“Porgy and Bess” en Bellas Artes

Porgy and Bess (1935) es sin duda la mejor ópera estadunidense del siglo XX, con música de George Gershwin (1898-1937) y libreto de DuBose Heyward (1885-1940). El compositor tardó casi nueve años en terminarla. Está basada en la novela Porgy del propio Heyward, más tarde fue una pieza teatral y luego vino la ópera, donde se retrata un trozo de la vida de los negros de Charleston, Carolina del Sur, a principios de los treinta.

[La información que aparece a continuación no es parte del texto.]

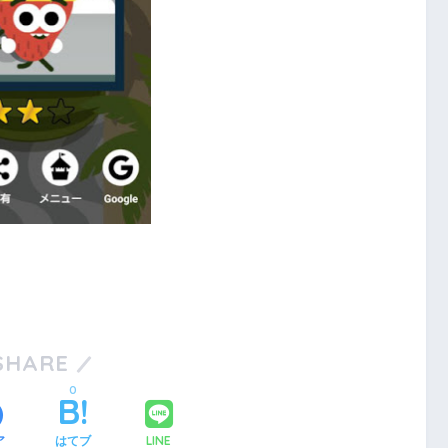
SHARE
0
LINE
ア
はてブ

Un gran acierto de Gershwin esta “ópera folclórica” que integra estilos como el jazz, el blues, y el negro spiritual de los Estados Unidos. En su estreno en Boston (1935) alcanzó 124 representaciones, y su autor la consideraba como su mejor obra, que para su representación requiere sólo de cantantes negros. Curiosamente en el Met de Nueva York, la Meca mundial de la ópera, no se representó sino hasta 1985 con Grace Bumbry y Simon Estes, pues no se le suponía una ópera de verdad; ya antes, en 1976, la Houston Grand Opera la presentó con enorme éxito. Se escenificó también en toda Europa después de la segunda Guerra Mundial con un éxito fulgurante.

El INBA, dentro de los festejos del 80 aniversario del Palacio de Bellas Artes, presentó Porgy and Bess, producción estadunidense de Michael Capasso. Desde 1955 no se veía en el máximo recinto mexicano. Lo primero que llamó la atención fue la actitud de los participantes: todos bailan, cantan y actúan de maravilla. El estilo canoro obviamente no es belcantístico, de ahí que algunos obcecados detractores opinen que esto no es ópera. Se presentaron cuatro funciones y el elenco que nos tocó admirar estuvo encabezado por Kenneth Overton como Porgy y Kishna Davis como Bess, barítono y soprano respectivamente. Esta es una obra de personajes atípicos, anti-héroes, donde Porgy es un mendigo minusválido que sin embargo conserva bastante buen carácter, y Bess, que aunque no se dice abiertamente, es una prostituta regenteada por el proxeneta Crown. Porgy la ama y la procura, ella vive con Porgy pero lo deja en dos ocasiones, y se va con Sportin’ Life, un simpático narcotraficante. Porgy, al enterarse que Bess lo dejó, decide ir a Nueva York a encontrarla (“Ain’t you say Bess gone to Noo York? Dat’s where I goin’, I got to be wid Bess. Gawd help me to fin’ her”: ¿Dijisteis que se ha ido a Nueva York? Ahí es a donde iré, tengo que estar con Bess. ¡Dios ayudame a encontrarla!).

Plena de verdad escénica, esta gratísima representación fue una oportunidad única de admirar la música inolvidable de Gershwin, dirigida ahora por Pacien Mazzagatti. La orquesta se armó con músicos mexicanos especialmente y sonó mucho mejor de lo que esperábamos. La escenografía, funcional, figurativa, obra de John Farrell, mostró de manera sencilla la miseria del barrio negro. El vestuario de Ildikó Martá Debreczeni, de lo más adecuado, así como la  iluminación  de Susan Roth. Y la dirección escénica de Charles Randolph-Wright, fresca y movida: cada elemento del coro era un personaje bien delineado, con vida y personalidad propia; los solistas, ni qué decir.

Una melodía de esta ópera, con la que inicia, es la archifamosa canción “Summertime”, compuesta originalmente para Porgy and Bess y de la cual las versiones grabadas superan fácilmente el centenar( “Summertime and the livin’ is easy”: Es verano y la vida es fácil).